Right now, bc the prevailing erroneous belief about suicide is: it’s always a “choice”…shame, unfortunately, remains a big part of the equation.
There are campaigns out there like: “I’d rather hear your story than attend your funeral.” Another doozie: “Think about who you’d be hurting if you made that decision.”
These campaigns make it so that the perception is – all/most suicides are someone’s CHOICE…as if there is a pros & cons list that they labor over for months, making a “decision” bc there are more cons than pros.
Then bc this is the prevailing misunderstanding, families are afraid to share that loved ones passed to suicide. Deaths are covered up in mystery, & the overall impact is – nothing changes, bc shame still prevents ppl who feel the ideations down the road, from ever opening up & asking for help.
It’s why I/we are so focused on encouraging folks with LIVED experiences related to suicidal ideations, to open up & share their stories.
There are those of us who have felt the gripping pull of the intense ideations & never attempted.

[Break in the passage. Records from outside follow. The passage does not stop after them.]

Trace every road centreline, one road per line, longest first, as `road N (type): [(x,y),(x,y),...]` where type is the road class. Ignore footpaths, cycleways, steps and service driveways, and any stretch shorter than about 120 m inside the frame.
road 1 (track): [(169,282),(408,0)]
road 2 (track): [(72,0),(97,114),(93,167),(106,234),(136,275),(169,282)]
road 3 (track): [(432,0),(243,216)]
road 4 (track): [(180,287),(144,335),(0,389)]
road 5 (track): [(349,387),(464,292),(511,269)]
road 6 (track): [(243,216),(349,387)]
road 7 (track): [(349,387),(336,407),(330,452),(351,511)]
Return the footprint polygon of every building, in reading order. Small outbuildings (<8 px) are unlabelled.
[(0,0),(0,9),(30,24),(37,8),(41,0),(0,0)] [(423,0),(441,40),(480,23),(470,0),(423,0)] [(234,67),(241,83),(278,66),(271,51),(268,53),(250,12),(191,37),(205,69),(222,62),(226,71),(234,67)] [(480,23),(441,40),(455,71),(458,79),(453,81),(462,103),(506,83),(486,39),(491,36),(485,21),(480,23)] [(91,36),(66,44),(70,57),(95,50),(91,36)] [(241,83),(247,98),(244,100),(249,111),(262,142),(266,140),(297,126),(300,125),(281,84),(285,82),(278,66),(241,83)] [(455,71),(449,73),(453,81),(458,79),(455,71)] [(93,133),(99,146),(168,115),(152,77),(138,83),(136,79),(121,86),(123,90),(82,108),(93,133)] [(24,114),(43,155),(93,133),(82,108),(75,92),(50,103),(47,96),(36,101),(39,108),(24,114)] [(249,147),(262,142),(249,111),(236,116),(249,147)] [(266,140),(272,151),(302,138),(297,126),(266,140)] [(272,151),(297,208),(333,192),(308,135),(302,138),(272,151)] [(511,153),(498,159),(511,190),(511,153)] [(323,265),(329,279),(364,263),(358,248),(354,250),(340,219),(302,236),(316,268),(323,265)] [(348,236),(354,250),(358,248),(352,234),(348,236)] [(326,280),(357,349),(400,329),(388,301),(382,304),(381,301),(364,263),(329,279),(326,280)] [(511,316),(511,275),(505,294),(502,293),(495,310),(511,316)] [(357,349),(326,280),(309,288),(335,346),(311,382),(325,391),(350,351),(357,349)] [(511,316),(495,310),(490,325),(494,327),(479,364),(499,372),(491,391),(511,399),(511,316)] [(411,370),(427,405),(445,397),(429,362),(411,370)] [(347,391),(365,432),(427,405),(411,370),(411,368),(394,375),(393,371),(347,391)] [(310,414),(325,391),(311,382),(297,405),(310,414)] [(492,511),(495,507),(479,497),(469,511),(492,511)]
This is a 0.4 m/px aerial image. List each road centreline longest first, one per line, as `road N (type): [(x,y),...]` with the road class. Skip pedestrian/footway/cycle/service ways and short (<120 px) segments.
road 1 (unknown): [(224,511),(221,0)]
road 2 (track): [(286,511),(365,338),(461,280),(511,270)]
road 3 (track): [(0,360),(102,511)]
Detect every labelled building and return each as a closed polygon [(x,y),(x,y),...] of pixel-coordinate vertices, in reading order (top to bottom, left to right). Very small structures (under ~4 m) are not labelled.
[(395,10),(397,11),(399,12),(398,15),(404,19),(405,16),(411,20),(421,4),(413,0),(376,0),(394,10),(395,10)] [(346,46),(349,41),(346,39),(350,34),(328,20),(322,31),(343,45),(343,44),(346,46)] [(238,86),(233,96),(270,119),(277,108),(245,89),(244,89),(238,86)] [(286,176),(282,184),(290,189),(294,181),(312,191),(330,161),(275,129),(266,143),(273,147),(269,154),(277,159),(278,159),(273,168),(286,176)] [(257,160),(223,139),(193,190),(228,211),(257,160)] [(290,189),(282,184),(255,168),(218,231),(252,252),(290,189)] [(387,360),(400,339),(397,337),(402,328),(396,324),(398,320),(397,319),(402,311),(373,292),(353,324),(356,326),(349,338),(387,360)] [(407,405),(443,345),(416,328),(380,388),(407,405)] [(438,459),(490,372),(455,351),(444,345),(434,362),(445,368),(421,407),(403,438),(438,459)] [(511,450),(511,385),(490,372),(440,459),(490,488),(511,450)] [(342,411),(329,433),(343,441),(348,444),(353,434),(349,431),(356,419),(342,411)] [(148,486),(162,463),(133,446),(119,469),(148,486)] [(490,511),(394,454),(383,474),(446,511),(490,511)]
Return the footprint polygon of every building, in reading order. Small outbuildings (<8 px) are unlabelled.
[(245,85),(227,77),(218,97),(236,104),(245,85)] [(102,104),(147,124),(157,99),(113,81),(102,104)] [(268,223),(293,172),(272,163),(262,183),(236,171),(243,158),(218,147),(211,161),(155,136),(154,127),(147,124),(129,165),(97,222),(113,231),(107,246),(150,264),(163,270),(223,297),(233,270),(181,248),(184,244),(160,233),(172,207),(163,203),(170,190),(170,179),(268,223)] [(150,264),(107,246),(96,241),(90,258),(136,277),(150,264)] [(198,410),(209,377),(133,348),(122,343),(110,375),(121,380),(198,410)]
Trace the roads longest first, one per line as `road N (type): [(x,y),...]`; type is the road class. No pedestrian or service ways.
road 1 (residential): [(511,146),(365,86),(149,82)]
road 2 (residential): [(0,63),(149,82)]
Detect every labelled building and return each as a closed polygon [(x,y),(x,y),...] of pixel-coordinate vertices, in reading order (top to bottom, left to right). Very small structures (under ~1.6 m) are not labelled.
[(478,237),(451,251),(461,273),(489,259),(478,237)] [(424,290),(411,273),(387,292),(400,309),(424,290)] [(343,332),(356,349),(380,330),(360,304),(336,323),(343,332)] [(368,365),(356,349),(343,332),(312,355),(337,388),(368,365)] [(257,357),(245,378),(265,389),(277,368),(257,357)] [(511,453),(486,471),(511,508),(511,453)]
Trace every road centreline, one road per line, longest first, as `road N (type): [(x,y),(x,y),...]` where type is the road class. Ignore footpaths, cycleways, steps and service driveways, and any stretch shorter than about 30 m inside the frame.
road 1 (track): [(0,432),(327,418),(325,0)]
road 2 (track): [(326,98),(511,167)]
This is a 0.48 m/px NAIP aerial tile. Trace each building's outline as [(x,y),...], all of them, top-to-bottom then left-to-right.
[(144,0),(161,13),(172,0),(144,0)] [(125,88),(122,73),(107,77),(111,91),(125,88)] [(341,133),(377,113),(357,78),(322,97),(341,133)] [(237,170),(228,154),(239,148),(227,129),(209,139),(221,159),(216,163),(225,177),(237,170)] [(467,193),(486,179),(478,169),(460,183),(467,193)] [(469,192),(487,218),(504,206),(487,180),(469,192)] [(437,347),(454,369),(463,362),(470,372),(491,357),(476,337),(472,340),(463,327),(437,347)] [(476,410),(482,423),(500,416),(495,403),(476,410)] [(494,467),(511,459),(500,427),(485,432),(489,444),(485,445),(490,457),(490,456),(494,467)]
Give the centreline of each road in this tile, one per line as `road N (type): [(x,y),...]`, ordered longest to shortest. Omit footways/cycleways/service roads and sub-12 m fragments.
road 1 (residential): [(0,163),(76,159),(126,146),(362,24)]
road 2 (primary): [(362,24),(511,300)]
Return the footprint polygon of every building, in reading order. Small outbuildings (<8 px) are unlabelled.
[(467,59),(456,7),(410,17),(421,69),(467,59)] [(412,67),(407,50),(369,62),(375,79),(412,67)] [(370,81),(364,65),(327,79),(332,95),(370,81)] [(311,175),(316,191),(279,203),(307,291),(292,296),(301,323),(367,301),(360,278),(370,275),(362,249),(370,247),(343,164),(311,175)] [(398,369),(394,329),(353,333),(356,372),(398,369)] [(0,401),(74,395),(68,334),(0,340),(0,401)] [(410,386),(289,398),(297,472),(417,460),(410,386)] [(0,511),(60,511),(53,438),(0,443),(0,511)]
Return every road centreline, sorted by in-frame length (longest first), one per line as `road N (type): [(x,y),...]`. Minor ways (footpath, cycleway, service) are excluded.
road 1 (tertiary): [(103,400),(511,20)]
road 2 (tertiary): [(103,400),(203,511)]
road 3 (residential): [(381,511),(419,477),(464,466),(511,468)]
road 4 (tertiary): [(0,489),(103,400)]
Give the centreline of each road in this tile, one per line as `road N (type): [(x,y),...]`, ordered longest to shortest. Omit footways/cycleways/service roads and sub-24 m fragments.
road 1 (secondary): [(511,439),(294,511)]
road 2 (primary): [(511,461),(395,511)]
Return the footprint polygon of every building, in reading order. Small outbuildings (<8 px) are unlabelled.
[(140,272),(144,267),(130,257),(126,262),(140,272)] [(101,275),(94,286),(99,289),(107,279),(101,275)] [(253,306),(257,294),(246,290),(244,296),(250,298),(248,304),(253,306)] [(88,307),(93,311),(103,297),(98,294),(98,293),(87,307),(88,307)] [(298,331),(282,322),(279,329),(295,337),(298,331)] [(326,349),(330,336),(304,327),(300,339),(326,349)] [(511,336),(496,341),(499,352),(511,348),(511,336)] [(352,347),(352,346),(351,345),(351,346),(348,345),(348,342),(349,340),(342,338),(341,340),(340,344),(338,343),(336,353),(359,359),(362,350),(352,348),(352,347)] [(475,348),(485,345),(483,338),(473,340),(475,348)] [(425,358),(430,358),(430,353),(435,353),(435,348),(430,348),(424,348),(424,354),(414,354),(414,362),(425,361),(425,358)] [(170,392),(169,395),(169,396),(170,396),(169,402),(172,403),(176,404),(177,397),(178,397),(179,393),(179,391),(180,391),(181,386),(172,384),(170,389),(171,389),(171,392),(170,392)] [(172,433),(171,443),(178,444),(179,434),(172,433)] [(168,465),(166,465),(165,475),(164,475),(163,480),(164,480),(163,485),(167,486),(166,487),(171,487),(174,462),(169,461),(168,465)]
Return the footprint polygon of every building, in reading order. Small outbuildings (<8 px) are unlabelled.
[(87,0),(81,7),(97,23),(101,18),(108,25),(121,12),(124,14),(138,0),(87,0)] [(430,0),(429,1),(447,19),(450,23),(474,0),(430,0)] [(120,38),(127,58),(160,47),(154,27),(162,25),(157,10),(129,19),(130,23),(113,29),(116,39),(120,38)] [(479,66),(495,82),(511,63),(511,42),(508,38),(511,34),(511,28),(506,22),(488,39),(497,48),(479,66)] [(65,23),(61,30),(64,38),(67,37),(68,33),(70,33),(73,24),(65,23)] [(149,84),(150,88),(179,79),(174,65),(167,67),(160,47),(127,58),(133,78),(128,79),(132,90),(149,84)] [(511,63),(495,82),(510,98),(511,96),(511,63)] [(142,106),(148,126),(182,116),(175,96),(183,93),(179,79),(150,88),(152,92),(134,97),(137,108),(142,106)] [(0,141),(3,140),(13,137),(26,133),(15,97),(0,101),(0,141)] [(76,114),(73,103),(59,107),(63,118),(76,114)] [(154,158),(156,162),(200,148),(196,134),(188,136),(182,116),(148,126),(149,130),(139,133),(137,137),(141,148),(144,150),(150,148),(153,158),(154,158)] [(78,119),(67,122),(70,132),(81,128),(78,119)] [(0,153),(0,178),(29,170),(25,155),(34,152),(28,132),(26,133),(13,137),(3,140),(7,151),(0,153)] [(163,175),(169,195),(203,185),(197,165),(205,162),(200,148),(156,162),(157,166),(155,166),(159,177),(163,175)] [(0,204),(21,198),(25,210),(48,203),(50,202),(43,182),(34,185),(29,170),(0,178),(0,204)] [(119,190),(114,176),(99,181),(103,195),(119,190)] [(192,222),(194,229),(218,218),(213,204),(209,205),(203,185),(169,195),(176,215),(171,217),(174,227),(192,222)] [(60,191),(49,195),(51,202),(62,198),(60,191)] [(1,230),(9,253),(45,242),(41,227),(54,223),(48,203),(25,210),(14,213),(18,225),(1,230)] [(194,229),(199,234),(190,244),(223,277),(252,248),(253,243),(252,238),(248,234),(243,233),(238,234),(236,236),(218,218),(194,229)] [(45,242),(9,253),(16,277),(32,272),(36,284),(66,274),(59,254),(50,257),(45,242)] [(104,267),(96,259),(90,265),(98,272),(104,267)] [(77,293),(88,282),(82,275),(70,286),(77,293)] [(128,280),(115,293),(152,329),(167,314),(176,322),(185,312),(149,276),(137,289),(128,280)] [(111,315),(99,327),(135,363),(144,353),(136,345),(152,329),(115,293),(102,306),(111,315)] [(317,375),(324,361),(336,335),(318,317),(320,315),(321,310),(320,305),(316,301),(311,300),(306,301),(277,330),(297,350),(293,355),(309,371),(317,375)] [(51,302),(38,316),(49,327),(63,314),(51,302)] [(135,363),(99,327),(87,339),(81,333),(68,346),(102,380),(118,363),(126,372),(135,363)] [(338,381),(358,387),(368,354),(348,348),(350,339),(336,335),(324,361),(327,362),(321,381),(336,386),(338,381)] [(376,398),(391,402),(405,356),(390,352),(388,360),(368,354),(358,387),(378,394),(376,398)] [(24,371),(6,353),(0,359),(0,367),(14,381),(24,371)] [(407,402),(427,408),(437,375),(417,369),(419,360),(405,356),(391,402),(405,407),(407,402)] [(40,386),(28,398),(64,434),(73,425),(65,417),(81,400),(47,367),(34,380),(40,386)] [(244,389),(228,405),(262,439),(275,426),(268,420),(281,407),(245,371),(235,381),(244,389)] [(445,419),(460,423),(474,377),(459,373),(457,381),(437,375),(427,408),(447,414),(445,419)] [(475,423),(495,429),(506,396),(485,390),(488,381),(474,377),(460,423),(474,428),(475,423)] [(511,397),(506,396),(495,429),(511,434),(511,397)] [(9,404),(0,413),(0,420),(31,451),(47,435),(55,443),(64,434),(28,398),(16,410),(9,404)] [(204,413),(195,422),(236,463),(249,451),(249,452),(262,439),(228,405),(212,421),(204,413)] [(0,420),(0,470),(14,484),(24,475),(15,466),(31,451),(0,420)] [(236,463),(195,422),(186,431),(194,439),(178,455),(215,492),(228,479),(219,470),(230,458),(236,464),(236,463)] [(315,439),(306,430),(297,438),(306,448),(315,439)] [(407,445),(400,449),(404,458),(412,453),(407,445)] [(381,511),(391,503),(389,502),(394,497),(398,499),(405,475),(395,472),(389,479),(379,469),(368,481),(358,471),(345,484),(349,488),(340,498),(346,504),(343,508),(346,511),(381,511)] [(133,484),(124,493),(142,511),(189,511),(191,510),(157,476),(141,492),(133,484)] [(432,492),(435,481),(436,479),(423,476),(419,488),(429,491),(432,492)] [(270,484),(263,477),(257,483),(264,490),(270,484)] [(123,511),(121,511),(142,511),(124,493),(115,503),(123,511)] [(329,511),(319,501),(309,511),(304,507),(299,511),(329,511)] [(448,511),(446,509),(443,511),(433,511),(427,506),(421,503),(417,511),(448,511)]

There are those who have felt the pull & survived the attempt(s).
In either case, it’s SO important we open up & share these experiences – talk about things like the stat shared in the slide: these impulse urges are most often NOT things we choose. They happen TO us, after the accumulation of stress & trauma over time. They FEEL overwhelming TO us.
If we can normalize that understanding – how much of the suicide equation is how our body (brain) breaks – just like it does with things like heart attacks, strokes, liver failure, etc., we start to erode shame. If we do that, more & more will ask for help.
I/we want a society where it’s ok for a stranger to grab our hand & say “I’m having those thoughts…I need you to help me & keep me safe right now.” When we get there – is when we will see these numbers decrease.
The beauty is, WE can be a part of this solution. More on this topic, the rest of this month. So important to openly discuss.